Sejauh staff, lebih dari para siswa,
mempengaruhi kurikulum, mata pelajaan-mata pelajaran humaniora (humanities)
biasanya diberikan penekanan sangat besar. Humaniora digali sebagai alat untuk
bebas berkreatifitas dan mengekspresikan diri. Misalnya, dari pada menekankan
peristiwa-peristiwa sejarah, para eksistensialis lebih berfokus pada
tindakan-tindakan dari para tokoh sejarah, yang masing-masingnya dapat menjadi
teladan yang mungkin bagi perilaku para
siswa sendiri.
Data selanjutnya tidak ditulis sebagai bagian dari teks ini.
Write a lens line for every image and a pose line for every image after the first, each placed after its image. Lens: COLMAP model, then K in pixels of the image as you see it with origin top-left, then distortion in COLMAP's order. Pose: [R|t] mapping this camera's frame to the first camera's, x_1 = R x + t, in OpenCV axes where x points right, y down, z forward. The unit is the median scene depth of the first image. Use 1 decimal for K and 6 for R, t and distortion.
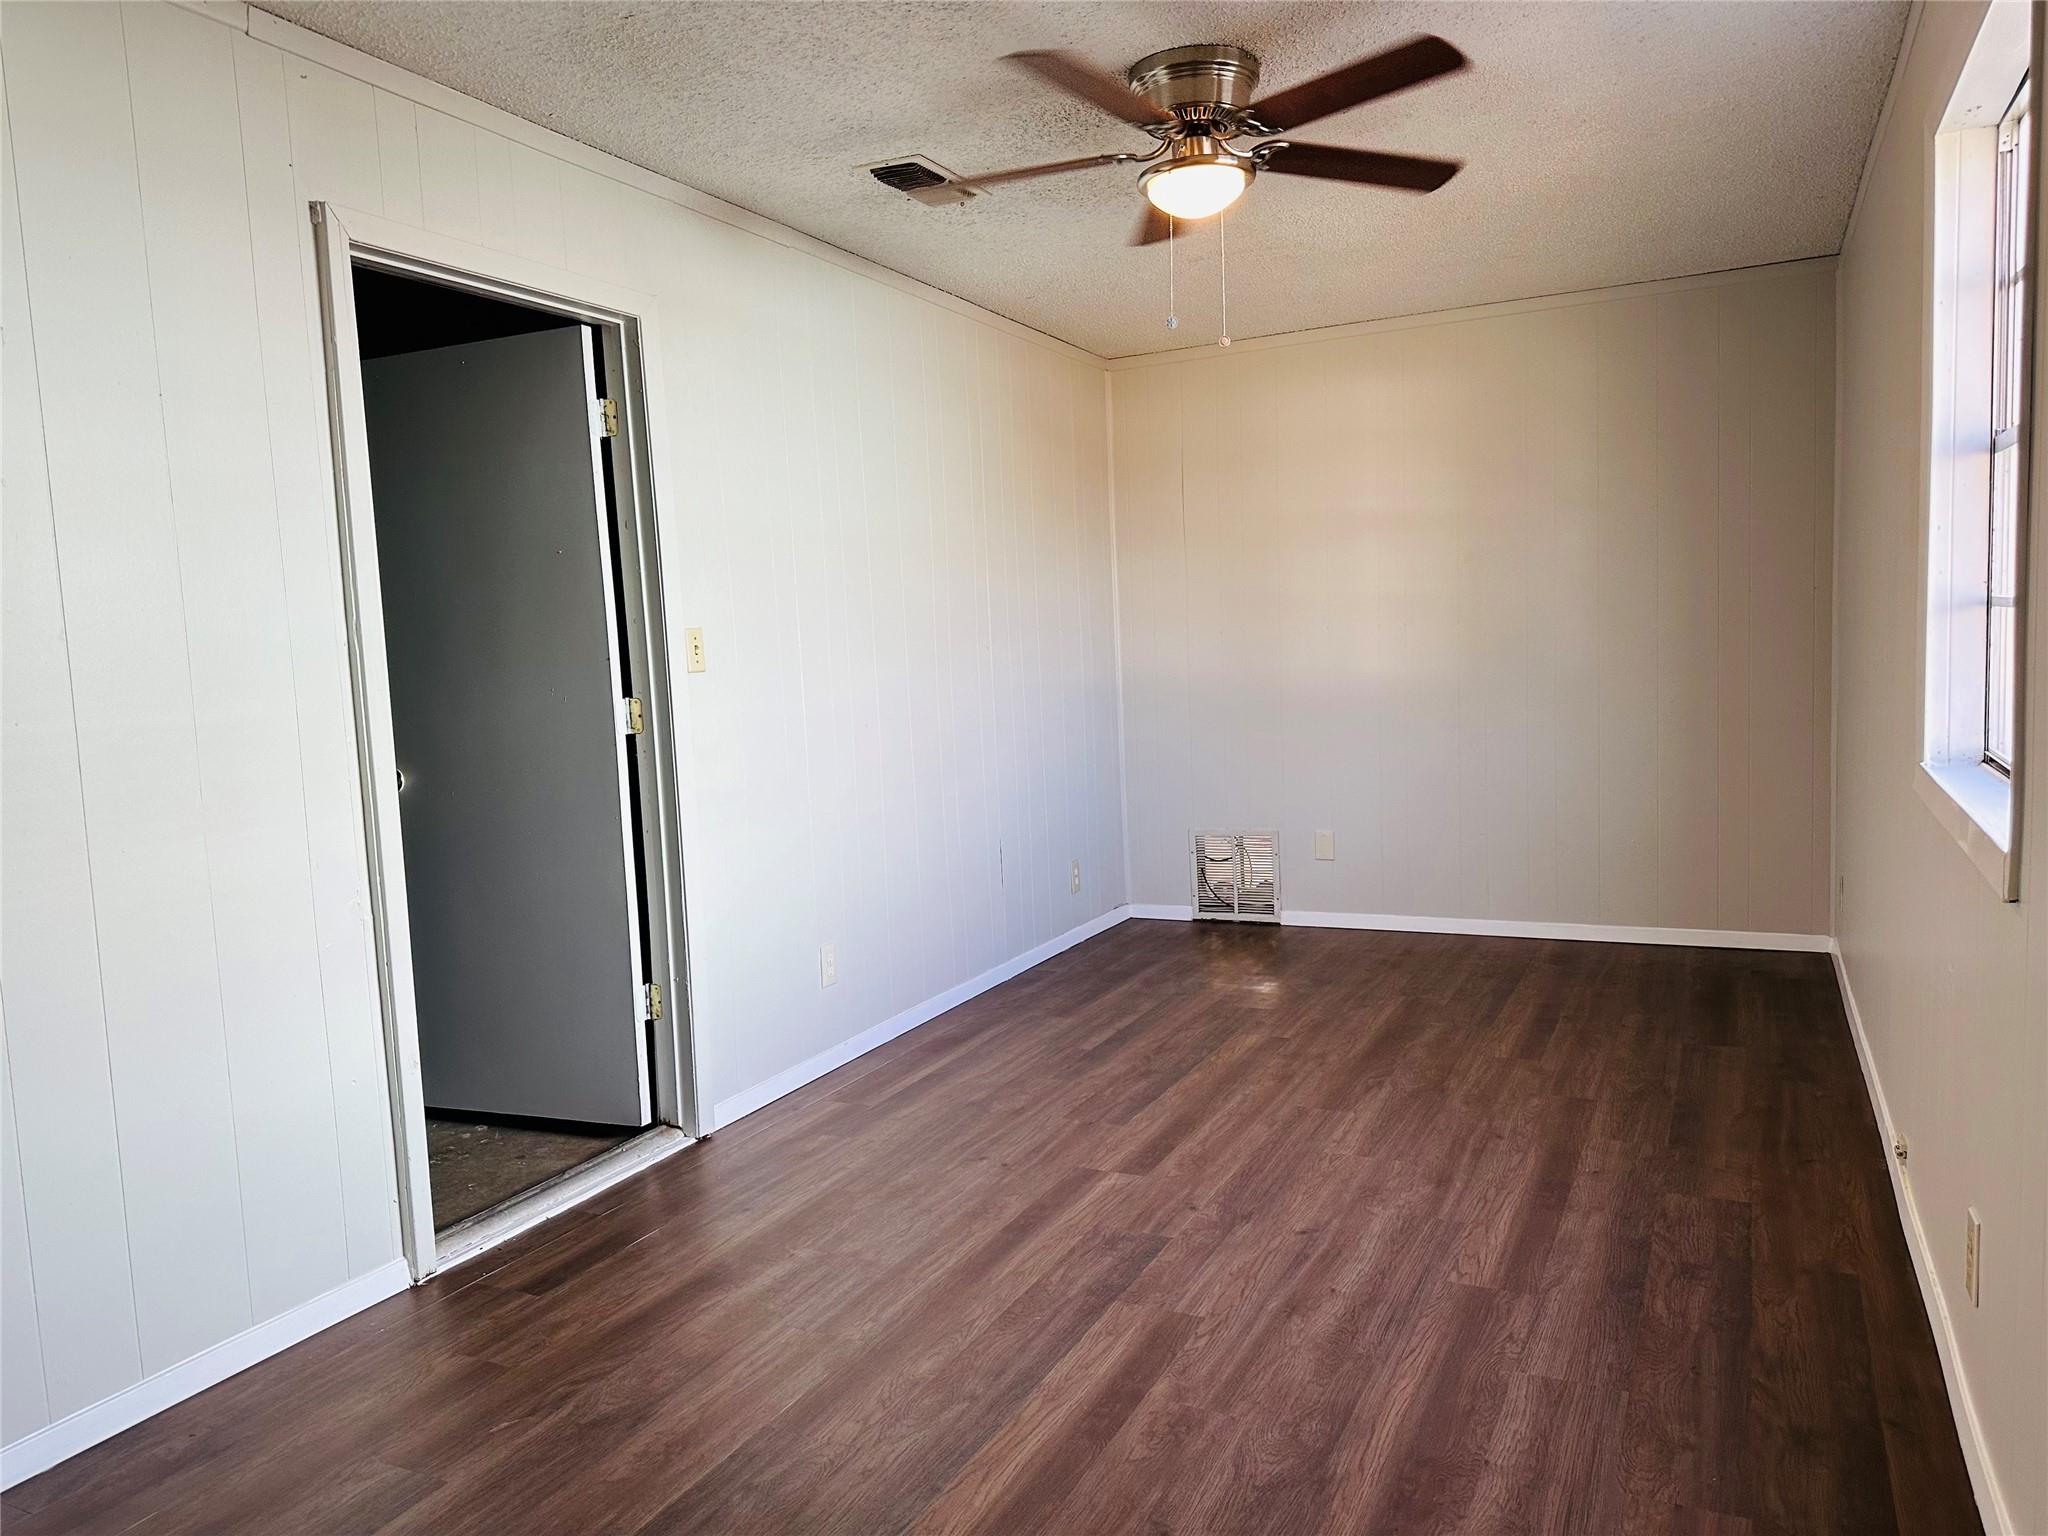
lens RADIAL K [[1459.2, 0, 1024.0], [0, 1459.2, 768.0], [0, 0, 1]] dist [0.130253, -0.170653]
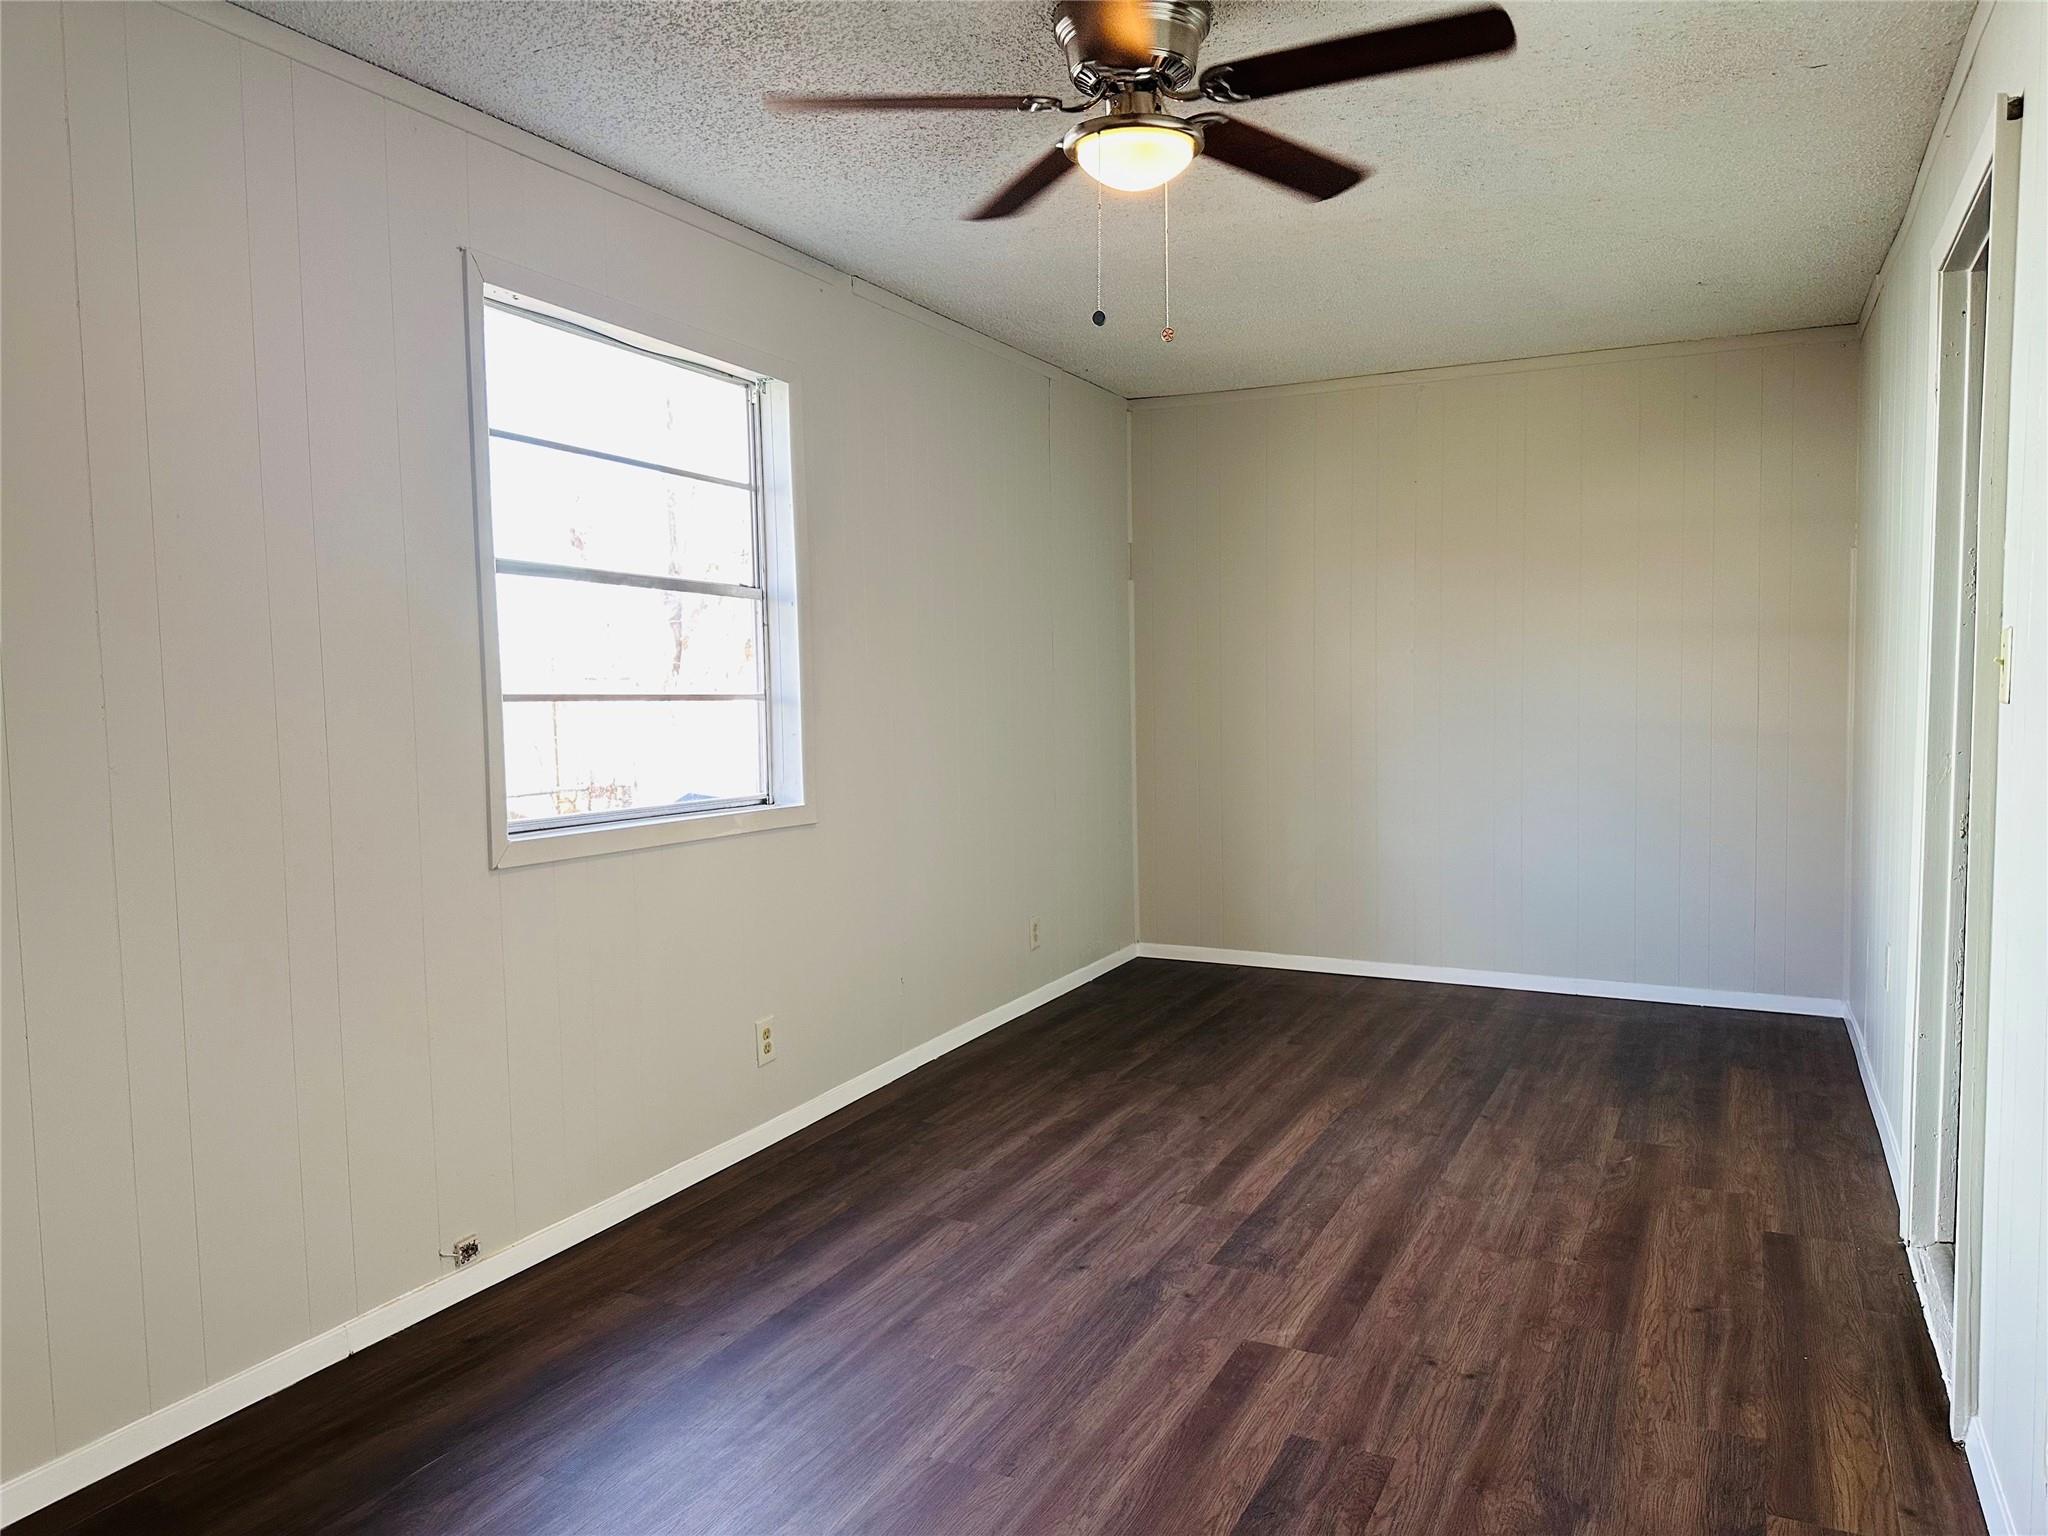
lens RADIAL K [[1459.2, 0, 1024.0], [0, 1459.2, 768.0], [0, 0, 1]] dist [0.130253, -0.170653]
pose [[-0.998409, 0.056110, 0.005521, 0.218035], [0.056302, 0.987019, 0.150413, -0.202852], [0.002990, 0.150484, -0.988608, 2.110509]]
Di sisi lain Humaniora, matematika dan sains-sains alam tidak
diberi penekanan besar, barang kali karena mata pelajaran-mata pelajarannya
dianggap “dingin”, “kering”, “objektif”, dan oleh karena itu kurang bermanfaat
bagi kesadaran diri. Selain itu,
pendidikan vokasional dipandang lebih sebagai suatu cara untuk mengajarkan
kepada siswa tentang diri mereka sendiri dan potensi mereka dari pada sebagai
pengajaran mencari nafkah. Dalam mengajarkan seni, eksistensialisme mendorong
kreatifitas dan imajinasi individual daripada sekedar menjiplak dan meniru
model-model yang telah mapan.
Metode-metode eksistensialis berfokus pada
individu. Belajar memiliki kecepatan dan arah sesuai masng-masing individu, dan
meliputi banyak kontak individu dengan guru, yang memiliki hubungan yang tebuka
dan jujur dengan tiap siswa. Meski elemen-elemen eksistensialisme sekali-kali
muncul disekolah-sekolah negeri, namun filsafat ini telah lebih diterima
disekolah-sekolah swasta dan sekolah-sekolah negeri alternatif yang didirikan
pada akhir tahun 1960-an dan awal 1970-an.